Un acto de amor y la visión en el amor parte de una opción de fe: ''No lo entiendo, pero sé que lo que me pasa tiene sentido y que Dios está en ello, y que ello es una presencia de amor de Dios".
Prescindiendo del hecho de que el hombre, por su irresponsabilidad o por su malicia, es muy a menudo el responsable de sus desgracias, no es cristiano partir del principio de que el dolor es un castigo. Ante la desgracia de un ciego, preguntan los discípulos muy seguros: "¿De quién es la culpa -de él o de sus padres- que éste haya nacido ciego?''. Y Jesús corta tajante: "La culpa no es de él ni de sus padres. Es para que en él se manifieste la gloria de Dios". La ceguera era en aquel caso un indicador de la presencia de Dios. Es un misterio, pero misterio de amor.
No es por una triste fatalidad por lo que se sufre, es por amor. Resignarse ante el sufrimiento, o pasarlo como mejor se pueda, no es la actitud acertada ni la que Dios quiere. La actitud cristiana es colocarse de rodillas ante el misterio de Dios que se hace presente y se acerca a la vida de uno, de una manera confiada y esperanzada y entender que está a punto de producirse un milagro. Un milagro que, ante una actitud encogida y resignada, no puede producirse.
Y el milagro es doble:
- A nivel personal: En la tarea de construirse, que es el sentido de la vida del hombre, cooperan, enlazados y dándose la mano, el sufrimiento y la felicidad, el llanto y el gozo, la prosperidad y la adversidad, la vida y la muerte. No hay desgracia, más que la desgracia de no saber aceptar la gracia. La adversidad construye sólidamente. Con solo la felicidad no nos sería posible construirnos. Lo que llamamos o estimamos una desgracia puede constituir la mayor gracia de la vida. Sin lo que hemos sufrido no seríamos lo que somos. Y, rehusando sistemáticamente el sufrimiento, nunca seremos lo que gloriosamente estamos llamados a ser. Sufrir es una oportunidad de crecimiento personal.
- A nivel social: La actitud cristiana y vital ante el dolor, además de cooperar al crecimiento de la persona, forma parte viva y vital de la lucha contra el mal y empuja hacia la victoria final y definitiva. El sufrimiento de Jesús logró ya la victoria sobre el dolor y sobre el mal de nuestra historia. Cada vez que sufriendo nos colocamos a su lado damos un paso hacia la victoria definitiva.
Uno no puede crecer sin empujar hacia el crecimiento y la maduración a toda la humanidad y a la creación entera. El sufrir, no sabe uno -misterio otra vez- qué males ni qué dolores alivia.

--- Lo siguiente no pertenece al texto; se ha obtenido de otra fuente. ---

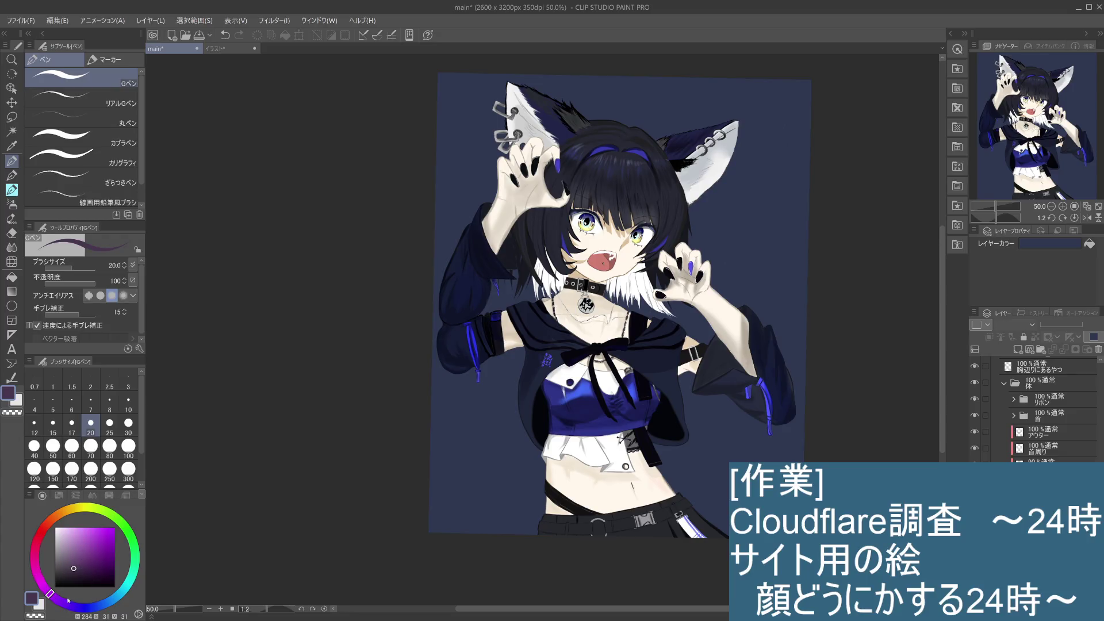
pyautogui.click(120, 585)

Más allá de distancias en el tiempo o en el espacio, el dolor sufrido en la esperanza y en el amor es una fuerza primaveral que se desparrama y extiendo por todos los tiempos y por todos los espacios de la historia del hombre y de las cosas. "El hombre y la creación sufren y gimen queriendo ser liberados, mientras engendran una dimensión nueva e insospechada del hombre y de las cosas". Cada vez que con amor se sufre, una ola nueva de gracia recorre el tejido del hombre y de la creación, renovando su sangre y aligerando su caminar hacia la resurrección.
Hay una "comunión de lo santo". Y en ella todo es común. Y todo se reparte como el pan en la mesa familiar y como la vida en la Eucaristía. Uno no puede lanzar un verso a la esperanza, sin que la esperanza se haga presente en un corazón. Lo mismo que uno "no puede tener un buen deseo sin que en algún lugar de la tierra florezca una flor". Y uno no puede adentrarse con amor en el territorio desgarrador de un devastador sufrimiento, sin que en algún rincón ignoto de la historia crezca un palmo más el hombre nuevo.
Nunca sabremos -se necesita la eternidad para descubrirlo- qué maravillas hemos creado al sufrir, ni a qué lejanías hemos alcanzado con nuestros milagros, bendicen y bendecirán, sin conocernos, nuestro nombre, al sentir crecer y subir desde secretas profundidades una ola de felicidad y amor que les enseñará a cantar y a esperar. Y será el milagro del gozo de nuestro sufrimiento. ''Bienaventurados -no desgraciados- los que sufren".